Abstract : Congenital heart defects are among the most common birth defects and the leading cause of birth defect-related deaths. Most cardiac defects have some manifestation in the morphology of cardiac electrical signals, which are recorded by electrocardiography and are believed to contain much more information as compared with conventional sonographic methods. Therefore, the noninvasive study of fetal cardiac signals can provide an effective means of monitoring the well-being of the fetal heart and may be used for the early detection of cardiac abnormalities.
In previous studies, various methods have been developed for the processing and extraction of fetal electrocardiogram (ECG) signals recorded from the maternal body surface. However, due to the low signal-to-noise ratio of these signals, the application of fetal electrocardiography has been limited to heartbeat analysis and invasive ECG recordings during labor.

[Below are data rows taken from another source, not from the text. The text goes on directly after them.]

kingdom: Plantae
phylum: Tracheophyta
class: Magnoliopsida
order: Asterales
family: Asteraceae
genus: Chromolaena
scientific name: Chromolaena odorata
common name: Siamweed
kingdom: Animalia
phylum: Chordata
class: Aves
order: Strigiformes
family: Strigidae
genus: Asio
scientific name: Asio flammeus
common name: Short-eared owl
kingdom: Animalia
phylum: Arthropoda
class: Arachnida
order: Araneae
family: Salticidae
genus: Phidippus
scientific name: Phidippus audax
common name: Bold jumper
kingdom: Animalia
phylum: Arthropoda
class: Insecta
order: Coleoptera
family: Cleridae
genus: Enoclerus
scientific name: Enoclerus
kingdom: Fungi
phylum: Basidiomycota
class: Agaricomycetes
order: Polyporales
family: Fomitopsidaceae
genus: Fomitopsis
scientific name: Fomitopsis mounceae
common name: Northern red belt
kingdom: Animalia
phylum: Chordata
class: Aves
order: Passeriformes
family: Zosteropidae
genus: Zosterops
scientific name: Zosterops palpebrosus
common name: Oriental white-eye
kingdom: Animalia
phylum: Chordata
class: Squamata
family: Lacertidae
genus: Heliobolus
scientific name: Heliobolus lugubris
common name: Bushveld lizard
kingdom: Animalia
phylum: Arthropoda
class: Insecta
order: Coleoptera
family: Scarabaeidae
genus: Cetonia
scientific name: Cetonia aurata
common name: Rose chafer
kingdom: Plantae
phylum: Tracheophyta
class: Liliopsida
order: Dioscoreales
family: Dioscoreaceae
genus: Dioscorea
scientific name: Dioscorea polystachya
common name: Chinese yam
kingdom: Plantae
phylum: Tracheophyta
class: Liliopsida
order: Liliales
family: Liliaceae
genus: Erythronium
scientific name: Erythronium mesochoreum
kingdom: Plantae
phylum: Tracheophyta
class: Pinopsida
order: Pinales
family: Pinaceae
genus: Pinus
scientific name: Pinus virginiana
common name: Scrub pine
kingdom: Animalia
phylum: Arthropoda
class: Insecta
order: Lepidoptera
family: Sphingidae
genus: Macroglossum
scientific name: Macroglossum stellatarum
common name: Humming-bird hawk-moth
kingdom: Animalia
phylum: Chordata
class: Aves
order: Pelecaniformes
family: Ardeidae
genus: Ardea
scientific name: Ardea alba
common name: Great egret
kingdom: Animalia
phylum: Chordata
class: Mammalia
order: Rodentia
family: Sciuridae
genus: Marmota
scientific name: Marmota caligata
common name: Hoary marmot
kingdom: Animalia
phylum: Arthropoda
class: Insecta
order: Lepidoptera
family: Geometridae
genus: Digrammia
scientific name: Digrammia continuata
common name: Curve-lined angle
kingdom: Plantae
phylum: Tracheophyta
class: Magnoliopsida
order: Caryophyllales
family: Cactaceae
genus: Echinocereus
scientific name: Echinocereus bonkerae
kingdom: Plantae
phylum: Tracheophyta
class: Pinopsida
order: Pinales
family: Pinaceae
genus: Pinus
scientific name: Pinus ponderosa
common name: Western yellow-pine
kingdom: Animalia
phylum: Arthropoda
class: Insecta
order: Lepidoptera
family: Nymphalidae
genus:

In this research, the objective is to improve the signal processing aspects of fetal cardiography and to provide better insights of this problem, by developing new techniques for the modeling and filtering of fetal ECG signals recorded from an array of electrodes placed on the maternal abdomen. The basic idea behind the developed methods is to use a priori information about cardiac signals, such as their pseudo-periodic structure, to improve the performance of the currently existing techniques and to design novel filtering techniques that are customized for cardiac signals. Due to the overlap of the fetal signals and interferences/noises in different domains, the methods that use the information in only one of these domains do not usually succeed in extracting the fetal ECG. Therefore, we design methods that use the information from various domains, in order to improve the quality of the extracted signals.
Theoretically, the proposed methods are combinations of morphological models of the ECG, ad hoc Bayesian filtering techniques based on estimation theory, and special classes of spatial filters adapted from the blind and semi-blind source separation context. It is shown that due to the generality of the proposed methods, the same procedures are also applicable to multichannel adult ECG recordings and can be used in real-time cardiac monitoring systems.
Moreover, the developed methods are based on the cardiac signal morphology without going into the details of volume conduction theory and the conductivities of the propagation media. Hence, the same methods are applicable to other cardiac monitoring modalities such as the magnetocardiogram (MCG), which are morphologically similar to the ECG. We specifically present a case study on the extraction of twin fetal MCG signals.
We also present an advanced deflation technique, which is able to separate subspaces of desired signals from degenerate mixtures of signal and noise. This idea has found various applications in other contexts.